In an interview with The Daily Caller on Monday, Steven Einhorn of the Omega Advisors hedge fund said the letter was drafted because “the class warfare” being practiced by the Obama administration is “wrong and inappropriate.”

In the “An Open Letter to the American Public” ad published Monday, the investors accuse Obama of increasing “regulations on virtually every sector of the economy while the president maligns business achievement in his campaign stump speeches.”

The political action committee A Critical Choice for America PAC paid for the letter. Langone, Einhorn and Lee Cooperman of Omega Advisors wrote much of the content.

“It was an attempt on our part to indicate that the approach being taken by the administration with respect to the private sector was the wrong approach, that an attack approach was inappropriate and incorrect policy,” Einhorn told TheDC.

Einhorn said A Critical Choice for America PAC was “created principally to create the advertisement” that ran in USA Today on Monday.

“American free enterprise is not the problem,” the authors write in the letter. “Free enterprise is the essence of opportunity. It employs tens of millions, generates tax revenue, and pays healthcare benefits for millions of families. It is the engine that drives new industries, products, services, and innovation.”

Nearly 40 people in the business community — including former General Electric CEO Jack Welch — signed the letter.

“In a campaign season marked by new lows in polarizing rhetoric, some of the most divisive has originated from the president and his allies — and has been aimed at successful people in the business sector,” the letter reads.
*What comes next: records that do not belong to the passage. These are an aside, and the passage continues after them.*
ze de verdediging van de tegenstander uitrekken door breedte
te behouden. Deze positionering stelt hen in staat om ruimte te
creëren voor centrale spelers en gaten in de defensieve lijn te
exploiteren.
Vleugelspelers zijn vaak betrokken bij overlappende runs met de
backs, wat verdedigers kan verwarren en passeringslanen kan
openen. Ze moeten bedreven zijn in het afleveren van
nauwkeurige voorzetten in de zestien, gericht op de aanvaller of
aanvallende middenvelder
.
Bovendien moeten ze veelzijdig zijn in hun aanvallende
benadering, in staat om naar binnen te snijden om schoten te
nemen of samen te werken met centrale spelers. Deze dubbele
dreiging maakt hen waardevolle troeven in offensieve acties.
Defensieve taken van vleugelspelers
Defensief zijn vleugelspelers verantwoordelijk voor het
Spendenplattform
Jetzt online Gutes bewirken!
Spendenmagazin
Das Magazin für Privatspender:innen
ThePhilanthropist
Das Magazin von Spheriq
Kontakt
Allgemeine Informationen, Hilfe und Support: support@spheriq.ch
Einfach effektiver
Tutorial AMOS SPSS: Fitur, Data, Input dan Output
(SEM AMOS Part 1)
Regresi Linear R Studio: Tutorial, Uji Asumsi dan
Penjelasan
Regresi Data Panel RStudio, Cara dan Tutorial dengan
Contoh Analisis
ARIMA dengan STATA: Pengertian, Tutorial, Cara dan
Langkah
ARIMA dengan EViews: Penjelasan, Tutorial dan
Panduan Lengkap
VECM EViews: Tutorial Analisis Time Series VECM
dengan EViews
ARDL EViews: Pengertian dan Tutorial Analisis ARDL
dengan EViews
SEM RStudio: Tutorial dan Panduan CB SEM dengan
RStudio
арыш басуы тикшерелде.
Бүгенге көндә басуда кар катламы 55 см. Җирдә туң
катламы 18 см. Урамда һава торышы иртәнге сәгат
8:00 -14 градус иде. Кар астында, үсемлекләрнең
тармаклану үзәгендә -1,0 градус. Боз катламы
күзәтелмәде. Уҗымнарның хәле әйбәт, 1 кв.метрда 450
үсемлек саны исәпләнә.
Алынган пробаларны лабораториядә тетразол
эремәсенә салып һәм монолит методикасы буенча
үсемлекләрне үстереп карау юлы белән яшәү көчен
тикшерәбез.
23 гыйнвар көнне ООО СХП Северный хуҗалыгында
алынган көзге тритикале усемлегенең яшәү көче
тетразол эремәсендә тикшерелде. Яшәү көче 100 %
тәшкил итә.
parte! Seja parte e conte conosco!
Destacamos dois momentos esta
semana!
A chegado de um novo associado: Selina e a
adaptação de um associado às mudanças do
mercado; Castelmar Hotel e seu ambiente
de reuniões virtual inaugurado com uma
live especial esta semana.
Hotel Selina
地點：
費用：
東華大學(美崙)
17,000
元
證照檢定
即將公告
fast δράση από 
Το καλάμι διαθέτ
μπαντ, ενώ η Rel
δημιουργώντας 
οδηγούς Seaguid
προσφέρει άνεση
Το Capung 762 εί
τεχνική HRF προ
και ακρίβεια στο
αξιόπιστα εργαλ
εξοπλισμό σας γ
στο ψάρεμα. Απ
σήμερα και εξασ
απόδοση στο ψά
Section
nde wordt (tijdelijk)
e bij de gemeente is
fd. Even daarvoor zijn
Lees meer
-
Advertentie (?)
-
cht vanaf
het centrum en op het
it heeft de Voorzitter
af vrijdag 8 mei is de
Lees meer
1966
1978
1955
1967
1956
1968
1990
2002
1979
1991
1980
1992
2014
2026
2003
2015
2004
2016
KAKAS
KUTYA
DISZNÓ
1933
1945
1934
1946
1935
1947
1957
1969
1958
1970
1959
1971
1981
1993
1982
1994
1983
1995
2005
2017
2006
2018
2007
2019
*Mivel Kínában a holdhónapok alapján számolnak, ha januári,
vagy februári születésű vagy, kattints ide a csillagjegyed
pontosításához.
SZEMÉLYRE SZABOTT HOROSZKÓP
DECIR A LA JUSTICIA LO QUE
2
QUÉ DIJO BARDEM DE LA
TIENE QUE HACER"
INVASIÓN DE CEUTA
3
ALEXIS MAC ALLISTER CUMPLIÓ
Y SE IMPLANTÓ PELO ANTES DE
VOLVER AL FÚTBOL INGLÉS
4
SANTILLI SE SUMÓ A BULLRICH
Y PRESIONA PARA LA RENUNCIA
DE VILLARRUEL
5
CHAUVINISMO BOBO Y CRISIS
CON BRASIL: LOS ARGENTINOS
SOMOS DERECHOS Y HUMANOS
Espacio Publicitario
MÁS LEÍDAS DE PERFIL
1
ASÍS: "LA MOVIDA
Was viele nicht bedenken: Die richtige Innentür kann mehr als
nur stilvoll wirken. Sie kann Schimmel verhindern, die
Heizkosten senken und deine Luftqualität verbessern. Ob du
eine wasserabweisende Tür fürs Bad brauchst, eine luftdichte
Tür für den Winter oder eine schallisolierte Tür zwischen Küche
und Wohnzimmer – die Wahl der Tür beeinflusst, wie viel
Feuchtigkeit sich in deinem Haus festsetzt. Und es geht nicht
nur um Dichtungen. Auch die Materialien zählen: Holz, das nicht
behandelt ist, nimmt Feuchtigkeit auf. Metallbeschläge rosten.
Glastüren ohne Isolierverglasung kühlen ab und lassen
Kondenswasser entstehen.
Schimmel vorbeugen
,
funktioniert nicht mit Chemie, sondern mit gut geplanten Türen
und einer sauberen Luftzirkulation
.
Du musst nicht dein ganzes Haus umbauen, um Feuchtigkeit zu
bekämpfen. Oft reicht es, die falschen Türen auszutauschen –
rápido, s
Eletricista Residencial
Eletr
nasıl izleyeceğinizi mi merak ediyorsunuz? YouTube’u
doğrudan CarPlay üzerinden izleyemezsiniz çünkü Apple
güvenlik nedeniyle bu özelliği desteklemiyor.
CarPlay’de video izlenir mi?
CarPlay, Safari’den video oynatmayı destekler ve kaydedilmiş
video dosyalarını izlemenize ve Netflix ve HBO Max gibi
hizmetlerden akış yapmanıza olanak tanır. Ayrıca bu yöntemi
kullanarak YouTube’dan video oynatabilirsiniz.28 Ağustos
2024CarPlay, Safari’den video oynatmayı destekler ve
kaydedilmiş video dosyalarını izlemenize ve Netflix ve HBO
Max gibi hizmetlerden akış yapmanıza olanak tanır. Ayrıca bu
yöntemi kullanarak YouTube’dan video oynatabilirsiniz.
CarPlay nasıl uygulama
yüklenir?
Speaking by phone, Einhorn said those who signed the letter are not against paying their “fair share” of taxes.

“We all are in support of a progressive tax structure,” he said. “We are all in support of paying a fair share. We are all in support of a proper safety net for those that need it.”

What they dislike, he said, is how the president speaks about those who’ve been successful in the private sector. “The way he was going about characterizing the 1 percent is divisive and not designed to make things work better,” Einhorn said.

“We don’t attribute bad things to the president,” he continued. “He’s a good man. He’s, I’m sure, dedicated to the country and wants the best for the country. We just differ on the means on getting there. I don’t think any of us believe splitting the country between haves and have-nots is the proper way to do it.”

In the Monday letter, the authors argue Obama’s “attacks” on those who have been successful in the private sector are “political tricks to distract from the president’s own policy failures.” Obama, they write, “seems oblivious to the fact that dynamic, productive job growth comes not from government spending, but from the private sector.”

“So when the president and his aides pit Americans against one another, it is not only misguided, it is irresponsible,” they write. “Americans deserve solutions, not political ploys.”

This isn’t the first time Cooperman, the billionaire who founded Omega Advisors, has gotten attention for criticizing Obama for his attitude towards the business community.

In his November 2011 “Open Letter to the President of the United States of America,” Cooperman blamed Obama and his “minions” for “setting the tenor of the rancorous debate now roiling us that smacks of what so many have characterized as ‘class warfare.'”

“With due respect, Mr. President, it’s time for you to throttle-down the partisan rhetoric and appeal to people’s better instincts, not their worst,” Cooperman wrote to Obama then. “Rather than assume that the wealthy are a monolithic, selfish and unfeeling lot who must be subjugated by the force of the state, set a tone that encourages people of good will to meet in the middle.”